What’s important is that these intangible assets have characteristics that are different from physical capital or labor. Economists call them “non-rival” goods, which means that more than one person can use the good at a time. A physical book is a rival good that only one person can read at a time. A digital book is a non-rival good that can be read by many simultaneously. Under certain conditions, intangible-based companies can defy the conventional economic concept of diminishing marginal returns and in fact realize increasing returns.

This shift has a few implications for our discussion. To begin, companies need less capital because they need fewer physical assets. For example, sales per employee for Facebook, Inc. were nearly double those of Ford Motor Company in 2019. From 1956 to 1976 the number of public companies grew fivefold, as many companies needed to finance “their mass production and mass distribution.”

Today, companies simply do not require as much capital as they once did. This, along with freer access to private capital, allows private companies to remain private longer.

Second, implication is that the rate of change, which we can measure by longevity, appears to be speeding up. The idea is that if longevity is decreasing, the rate of change is increasing. About 1,500 companies went public during the 1970s, 3,000 in the 1980s, 3,900 in the 1990s, and 2,100 in the 2000s. Companies that had listed before 1970 had a 92 percent probability of surviving the next five years, and those listed in the 2000s had a probability of only 63 percent. The chance of survival has dropped in each successive decade.

Third, the main reason companies delist is that they are acquired. This contributes to the last implication. In corporate America, the strong are getting stronger. This is giving rise to “superstar” firms.

For example, the gap in return on invested capital between a U.S. company in the top 10 percent and the median has risen sharply in recent decades.52 Consolidation explains a large part of this. Measures of concentration, such as the Herfindahl-Hirschman Index, have shown a substantial increase for many industries since the mid-1990s. These include industries that rely on tangible assets.

M&A is by far the leading explanation for delisting.
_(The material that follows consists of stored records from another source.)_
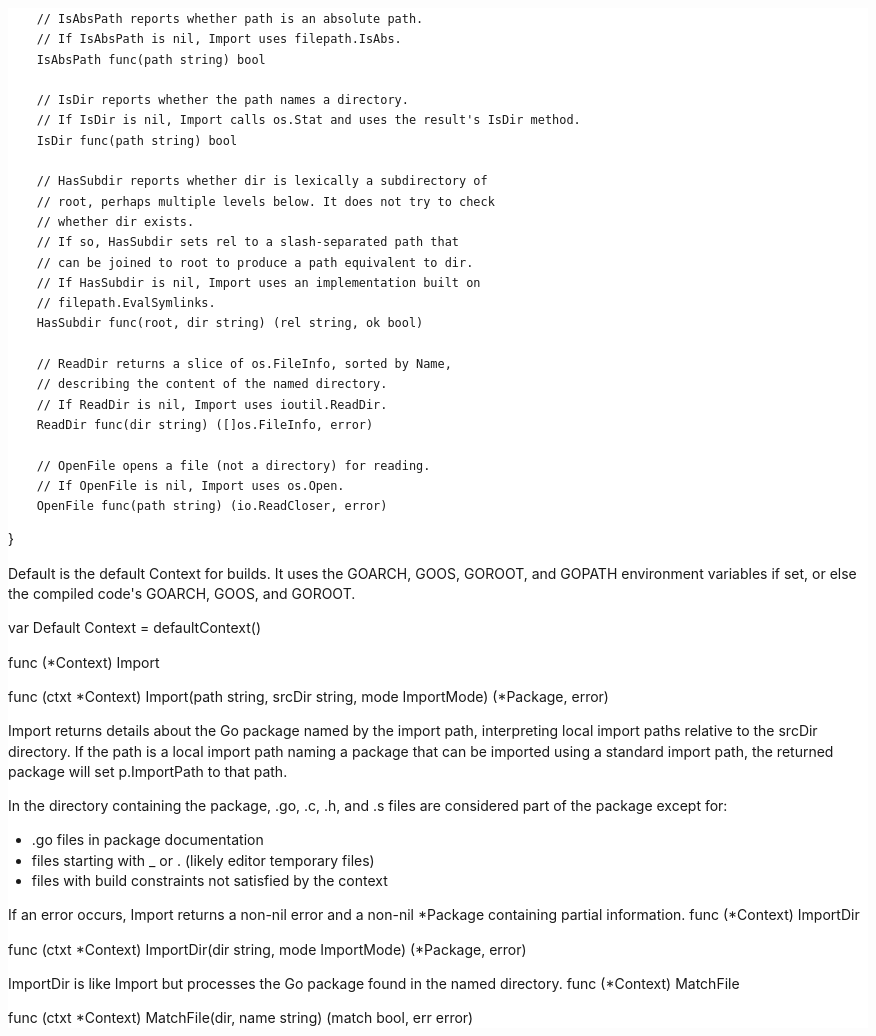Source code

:         // IsAbsPath reports whether path is an absolute path.
        // If IsAbsPath is nil, Import uses filepath.IsAbs.
        IsAbsPath func(path string) bool

        // IsDir reports whether the path names a directory.
        // If IsDir is nil, Import calls os.Stat and uses the result's IsDir method.
        IsDir func(path string) bool

        // HasSubdir reports whether dir is lexically a subdirectory of
        // root, perhaps multiple levels below. It does not try to check
        // whether dir exists.
        // If so, HasSubdir sets rel to a slash-separated path that
        // can be joined to root to produce a path equivalent to dir.
        // If HasSubdir is nil, Import uses an implementation built on
        // filepath.EvalSymlinks.
        HasSubdir func(root, dir string) (rel string, ok bool)

        // ReadDir returns a slice of os.FileInfo, sorted by Name,
        // describing the content of the named directory.
        // If ReadDir is nil, Import uses ioutil.ReadDir.
        ReadDir func(dir string) ([]os.FileInfo, error)

        // OpenFile opens a file (not a directory) for reading.
        // If OpenFile is nil, Import uses os.Open.
        OpenFile func(path string) (io.ReadCloser, error)
}

Default is the default Context for builds. It uses the GOARCH, GOOS, GOROOT, and GOPATH environment variables if set, or else the compiled code's GOARCH, GOOS, and GOROOT.

var Default Context = defaultContext()

func (*Context) Import

func (ctxt *Context) Import(path string, srcDir string, mode ImportMode) (*Package, error)

Import returns details about the Go package named by the import path, interpreting local import paths relative to the srcDir directory. If the path is a local import path naming a package that can be imported using a standard import path, the returned package will set p.ImportPath to that path.

In the directory containing the package, .go, .c, .h, and .s files are considered part of the package except for:

- .go files in package documentation
- files starting with _ or . (likely editor temporary files)
- files with build constraints not satisfied by the context

If an error occurs, Import returns a non-nil error and a non-nil *Package containing partial information.
func (*Context) ImportDir

func (ctxt *Context) ImportDir(dir string, mode ImportMode) (*Package, error)

ImportDir is like Import but processes the Go package found in the named directory.
func (*Context) MatchFile

func (ctxt *Context) MatchFile(dir, name string) (match bool, err error)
First, the companies that are public now are on average much larger and older than companies in the past. Vibrant M&A has led to more concentration in most industries, and a handful of very large technology companies have attained strong market positions. As a result of where they are in the industry lifecycle and the profitability they enjoy, listed companies also have a high proclivity to
pay out capital.

Following the introduction of a safe harbor provision for buying back stock in 1982, the preferred means to return capital to shareholders has shifted from dividends to share buybacks. Second, buyout and venture capital funds have not included many Main Street investors. This could change with the Department of Labor’s instruction letter, written in 2020, that may allow private equity as an option for defined contribution plans.

Finally, there has been a large shift away from actively-managed equity funds to funds that track indexes or are rules-based.